In May, the federal government granted Manitoba’s request to extend temporary resident status for potential Provincial Nominee Program (PNP) nominees who have work permits that will expire in 2024.

Report’s recommendations

The full recommendations of the report are the following:

For the federal government:

  1. Grant permanent residency to all migrant workers on their arrival in Canada in order to ensure their legislative protections as well as their access to health care, social services and other benefits.
  2. End the practice of issuing employer-specific work permits and provide open work permits for migrant workers, which would allow workers to change employers more easily, and to leave abusive or otherwise unsatisfactory situations.
  3. Remove the permanent residency application language requirements for people living and working in Canada.
  4. Remove the prerequisite requiring a full-time, non-seasonal job contract for permanent residency applicants.
  5. Implement a policy to ensure migrant workers are paid for a minimum number of hours per week.
  6. Ensure immigration applications receive responses within their estimated timelines and that information on applicants’ profiles are accurate.
  7. Create a consistent, reliable funding structure for community organizations who support temporary foreign workers. This should be based on an accurate estimate of the number of workers arriving yearly in each province and territory.
  8. Ensure that frequent, unannounced workplace inspections are carried out to ensure that employers abide by their legal obligations and workers are not facing abuse.
  9. Provide permanent residency status to workers whose employers have been found in violation of the TFWP. Workers should automatically receive full, permanent status to ensure they can sustain themselves in cases of employers’ abuse and neglect.
  10. Ensure that workers have full access to the Employment Insurance benefits that they have paid for, regardless of whether they are in Canada or not.
  11. . Provide bridging open work permits to all workers who have applied for permanent residency so they are not tied to their employer while they await the issuance of their documents.

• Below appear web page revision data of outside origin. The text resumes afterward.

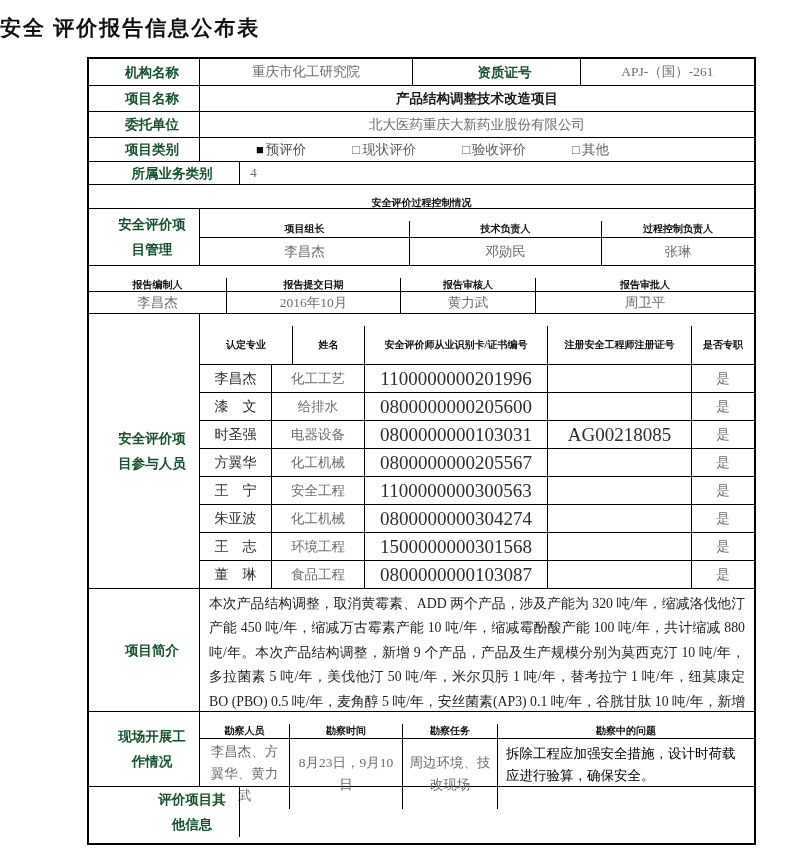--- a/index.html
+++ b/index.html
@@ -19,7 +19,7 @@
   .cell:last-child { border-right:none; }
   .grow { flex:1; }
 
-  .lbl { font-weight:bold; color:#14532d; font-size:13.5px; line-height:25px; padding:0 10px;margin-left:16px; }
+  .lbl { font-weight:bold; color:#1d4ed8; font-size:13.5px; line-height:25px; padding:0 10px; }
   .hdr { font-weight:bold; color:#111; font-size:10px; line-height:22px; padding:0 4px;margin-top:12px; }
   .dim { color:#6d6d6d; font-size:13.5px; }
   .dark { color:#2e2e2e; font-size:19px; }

By late 2020, the share of immigrants participating in the labour force surpassed that of the Canadian-born population. And in early 2024, the participation rate of immigrants outperformed Canadian-born workers by 2%, according to Royal Bank of Canada (RBC).

For the Prince Edward Island government:

  1. Ensure that all migrant workers entering the province have access to full provincial health coverage, as well as accessible information about what it covers and what it does not.
  2. Implement the proposed Temporary Foreign Worker Protection Act and hold recruiters accountable by introducing meaningful consequences for non-compliance, requiring deposits for recruiters, and developing proactive enforcement measures.
  3. Ensure farm workers are fully covered by the Employment Standards Act and that the standard work week for seafood processing workers is changed from 55 to 48 hours.

P.E.I. is reducing its intake of immigrants this year, and it has caused employers to lose workers, according to two employer organizations in the province.

Also, immigrants in the province whose work permits are set to expire in 2025 should consider signing up for a training program for in-demand occupations in the island, said the province’s minister of workforce, advanced learning and population.